How to know which epoch model is saved in the models folder of rasa after using checkpoint_model: True

rasa_version: 2.8.3
python_version: 3.8.0\

I have used checkpoint_model: True for saving the best performing model during training and trained the model using rasa train. The trained model got saved in the default --out directory “models”. how to know which epoch model is saved in the models folder. Is it really the best performing model?\

is there any way to find the which epoch model is save using checkpoint_model: True?\

Below is the config.yml i used:

language: en

pipeline:

  • name: WhitespaceTokenizer
  • name: RegexFeaturizer
  • name: LexicalSyntacticFeaturizer
  • name: CountVectorsFeaturizer
  • name: CountVectorsFeaturizer analyzer: char_wb min_ngram: 1 max_ngram: 4
  • name: DIETClassifier epochs: 300
    evaluate_on_number_of_examples: 40
    evaluate_every_number_of_epochs: 5
    tensorboard_log_directory: “tensorboard3”
    tensorboard_log_level: “epoch”
    checkpoint_model: True
    constrain_similarities: True\
  • name: EntitySynonymMapper\

- name: ResponseSelector

epochs: 100

constrain_similarities: true

- name: FallbackClassifier

threshold: 0.3

ambiguity_threshold: 0.1

Configuration for Rasa Core.

  • name: MemoizationPolicy
  • name: TEDPolicy max_history: 5
    epochs: 300
    evaluate_on_number_of_examples: 40
    evaluate_every_number_of_epochs: 5
    tensorboard_log_directory: “tensorboard3”
    tensorboard_log_level: “epoch”
    #checkpoint_model: True
    #constrain_similarities: True\
  • name: RulePolicy
1 Like

hi @SowmyaBalam it should tell you in the training logs what epoch it stopped at. Do you see it there or if not can you post your training logs?

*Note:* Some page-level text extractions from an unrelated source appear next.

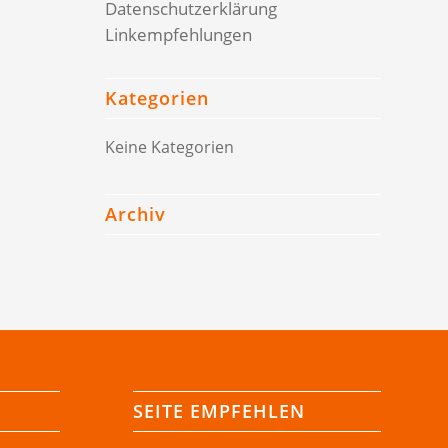
Datenschutzerklärung
Linkempfehlungen
Kategorien
Keine Kategorien
Archiv
SEITE EMPFEHLEN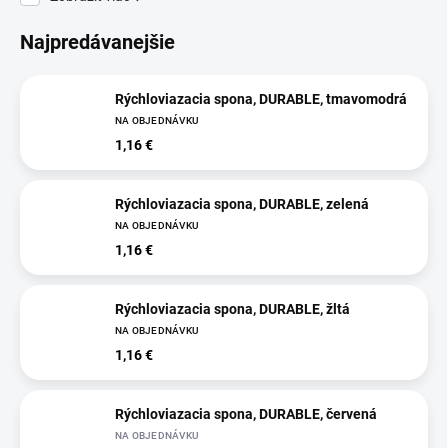
Najpredávanejšie
Rýchloviazacia spona, DURABLE, tmavomodrá
NA OBJEDNÁVKU
1,16 €
Rýchloviazacia spona, DURABLE, zelená
NA OBJEDNÁVKU
1,16 €
Rýchloviazacia spona, DURABLE, žltá
NA OBJEDNÁVKU
1,16 €
Rýchloviazacia spona, DURABLE, červená
NA OBJEDNÁVKU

@SowmyaBalam Heya! No worries. Quick Solution.

Step1. Go to your models folder and which you have trained it saved by date and time.

Step2. Unzip that folder

Step3. Go to NLU folder

Step4. You will see metadata.json file see that you will see everything I guess.

Note: I have only one standard configuration so I can only see 100 epochs, if you are varying the epochs, I guess it will reflect in the folder. Please experiment with yourself and whilst using your use case please. Even, I guess you can see the checkpoint file. Not let me know :slight_smile: Good Luck!

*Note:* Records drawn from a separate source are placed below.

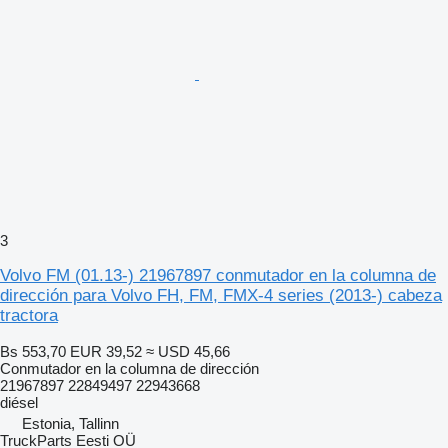
3
Volvo FM (01.13-) 21967897 conmutador en la columna de
dirección para Volvo FH, FM, FMX-4 series (2013-) cabeza
tractora
Bs 553,70
EUR 39,52
≈ USD 45,66
Conmutador en la columna de dirección
21967897 22849497 22943668
diésel
Estonia, Tallinn
TruckParts Eesti OÜ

Hi! I have the same problem, I can see in the training logs what epoch it stopped: 2022-04-08 12:32:14 INFO rasa.utils.tensorflow.models - The model of epoch 10 (out of 40 in total) will be stored! but I can’t see this in the checkpoint file (metadata.json). Could you tell me where you find this information exactly?

Thank you in advance!

what if the training logs about what epoch is the best for the model didnt appear? It’s my problem rn

2022-10-24 14:12:00 INFO rasa.nlu.model - Starting to train component DIETClassifier D:\miniconda3\envs\cuda11-2\lib\site-packages\rasa\utils\tensorflow\model_data.py:750: VisibleDeprecationWarning: Creating an ndarray from ragged nested sequences (which is a list-or-tuple of lists-or-tuples-or ndarrays with different lengths or shapes) is deprecated. If you meant to do this, you must specify ‘dtype=object’ when creating the ndarray np.concatenate(np.array(f)), Epochs: 0%| | 0/1000 [00:00<?, ?it/s]

2022-10-24 14:12:02.403448: E tensorflow/core/profiler/internal/gpu/cupti_tracer.cc:1666] function cupti_interface_->Subscribe( &subscriber_, (CUpti_CallbackFunc)ApiCallback, this)failed with error CUPTI could not be loaded or symbol could not be found.

2022-10-24 14:12:02.403638: E tensorflow/core/profiler/internal/gpu/cupti_tracer.cc:1757] function cupti_interface_->Finalize()failed with error CUPTI could not be loaded or symbol could not be found.

2022-10-24 14:12:13.329456: E tensorflow/core/profiler/internal/gpu/cupti_tracer.cc:1666] function cupti_interface_->Subscribe( &subscriber_, (CUpti_CallbackFunc)ApiCallback, this)failed with error CUPTI could not be loaded or symbol could not be found.

2022-10-24 14:12:13.589573: E tensorflow/core/profiler/internal/gpu/cupti_tracer.cc:1757] function cupti_interface_->Finalize()failed with error CUPTI could not be loaded or symbol could not be found.

Epochs: 100%|█| 1000/1000 [10:48<00:00, 1.54it/s, t_loss=1.24, i_acc=1, val_t_loss=2.55, val_i_acc=0.9

2022-10-24 14:22:51 INFO rasa.nlu.model - Finished training component.

This is my training logs for DIET